Karen Uhlenbeck, Ph.D., 76, a emeritus professor at the University of Texas, Austin and current visitor at the Institute for Advanced Study was honored with the Abel prize, a.k.a, a Nobel prize for mathematics. The Abel comes with a prize of $700,000 and the King of Norway will present the prize to Uhlenbeck in Oslo in May.
Uhlenbeck was recognized due to her, “pioneering achievements in geometric partial differential equations, gauge theory and integrable systems, and for the fundamental impact of her work on analysis, geometry, and mathematical physics,” according to The New York Times.
She found out about her award after leaving her Unitarian Universalist Church, when she received a message from a colleague telling her to keep an eye out for a call from Norway. She checked her missed calls. “I pressed the button and called the Abel committee back, and they told me I’d won — and I had to sit down,” she told Glamour.
Another notable scientific contribution was Uhlenbeck’s work with predictive mathematics inspired by soap bubbles.
“Her theories have revolutionized our understanding of minimal surfaces, such as those formed by soap bubbles, and more general minimization problems in higher dimensions,” said Hans Munthe-Kaas, the chairman of the Abel Committee.
“The recognition of Uhlenbeck’s achievements should have been far greater, for her work has led to some of the most important advances in mathematics in the last 40 years,” said Jim Al-Khalili, Royal Society Fellow.
In the 1960’s, Uhlenbeck had to work tirelessly to even become a professor. “It was really only at the period of time that I got my degree, that the jobs in academia—and probably elsewhere—were slowly being opened up to women,” she says. “I was right on the edge of that. There were certainly universities that would not consider hiring me. There were universities that said, ‘Oh well, why don’t you go teach at a women’s college?’ I was told things like that, but I guess I have a rebellious streak, so I persevered.”

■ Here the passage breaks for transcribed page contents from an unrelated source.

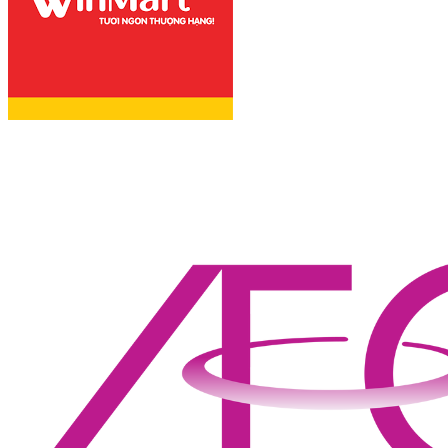
NGON ĐÚNG ĐIỆU
THỊT BÒ CHIÊN
GIÒN XÀO RAU CỦ
THƠM NGON LẠ
MIỆNG!
THỊT BÒ HẦM
NẤM KIỂU PHÁP
NGON MÊ LY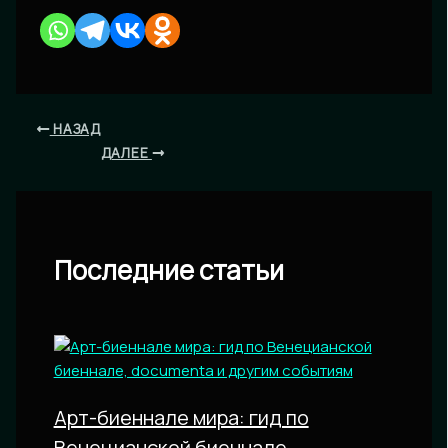
НАЗАД
ДАЛЕЕ
Последние статьи
Арт-биеннале мира: гид по
Венецианской биеннале,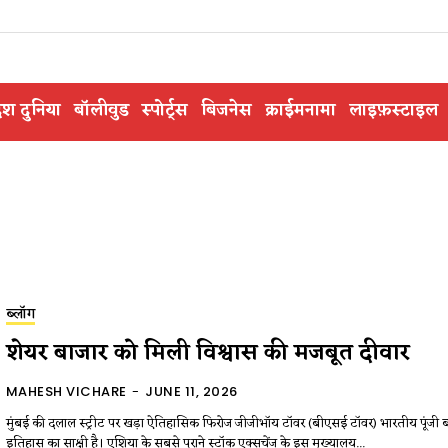
ेश दुनिया
बॉलीवुड
स्पोर्ट्स
बिजनेस
क्राईमनामा
लाइफ़स्टाइल
ब्लॉग
शेयर बाजार को मिली विश्वास की मजबूत दीवार
MAHESH VICHARE
-
JUNE 11, 2026
मुंबई की दलाल स्ट्रीट पर खड़ा ऐतिहासिक फिरोज जीजीभॉय टॉवर (बीएसई टॉवर) भारतीय पूंजी ब
इतिहास का साक्षी है। एशिया के सबसे पुराने स्टॉक एक्सचेंज के इस मुख्यालय...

As a child, she loved reading and wanted to become a scientist, but because there were not a significant amount of women before her time in STEM, she looked to other women for inspiration who had pioneered in other fields. The famous Julia Child was a particular role model for her. “She was 6’2″, a big woman with this immense presence,” she says. Uhlenbeck recalls the story of Child dropping a turkey on her television show and carrying on nonetheless. “She had a presence and wasn’t perfect. The feeling was if Julia Child could do it, maybe you could too,” she says.
Over the years, Uhlenbeck emulated Child’s style of approachability, gentleness, and the ability to be a role model to many women desiring to enter the STEM field. “Since winning the award, I’ve gotten innumerable emails from women telling me how important my being there is, and it’s a great feeling,” she says.

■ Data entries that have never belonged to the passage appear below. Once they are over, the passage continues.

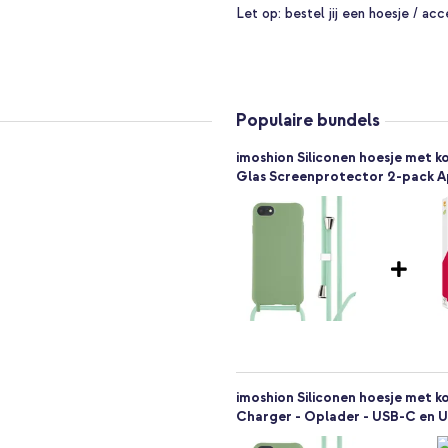
 dragen of maak het koord korter
Let op:
bestel jij een hoesje / acc
je strand of het hoesje draagt
 dankzij het koord. Bovendien blijft
e en dunne ontwerp van de hoes.
Populaire bundels
imoshion Siliconen hoesje met k
erming van jouw smartphone. De
Glas Screenprotector 2-pack A
n bieden de verhoogde randen extra
ij het flexibele materiaal
.
aadloos aan op het toestel. In de
ten volledig toegankelijk en zijn
imoshion Siliconen hoesje met ko
rd
Charger - Oplader - USB-C en US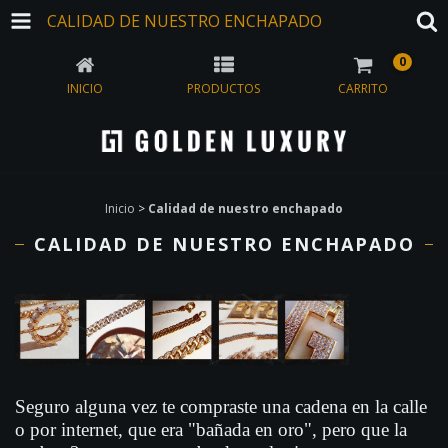
CALIDAD DE NUESTRO ENCHAPADO
0
INICIO
PRODUCTOS
CARRITO
Inicio
>
Calidad de nuestro enchapado
CALIDAD DE NUESTRO ENCHAPADO
Seguro alguna vez te compraste una cadena en la calle
o por internet, que era "
bañada en oro
", pero que la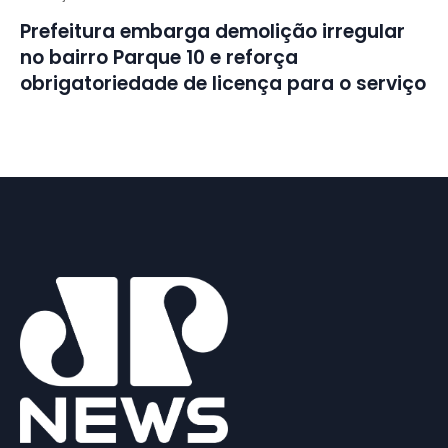
Prefeitura embarga demolição irregular
no bairro Parque 10 e reforça
obrigatoriedade de licença para o serviço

“I have to say that it struck me at some point that if I were to look around and see no women coming up through mathematics behind me, how would I feel? I would feel terrible. Now I see these lively, enthusiastic, brilliant, wacky young women coming up and doing mathematics. When I was young, I couldn’t afford to be wacky. I had to be careful. I couldn’t dye my hair purple and get up and teach a calculus class, but I love seeing it; it’s wonderful to see.”
Today, she is a contributing scholar at Princeton University as well as the Institute for Advanced Study. She is one of the founders of the Park City Mathematics Institute, which strives to train younger researchers in their interests and in the challenges faced in mathematics.
Uhlenbeck hopes more women will come to work in mathematics. “I don’t know how many young girls are still being told that they don’t have to bother taking advanced-placement math because they’re a girl and they don’t need it—but I know it still happens. However, all I can say is that it’s getting better.”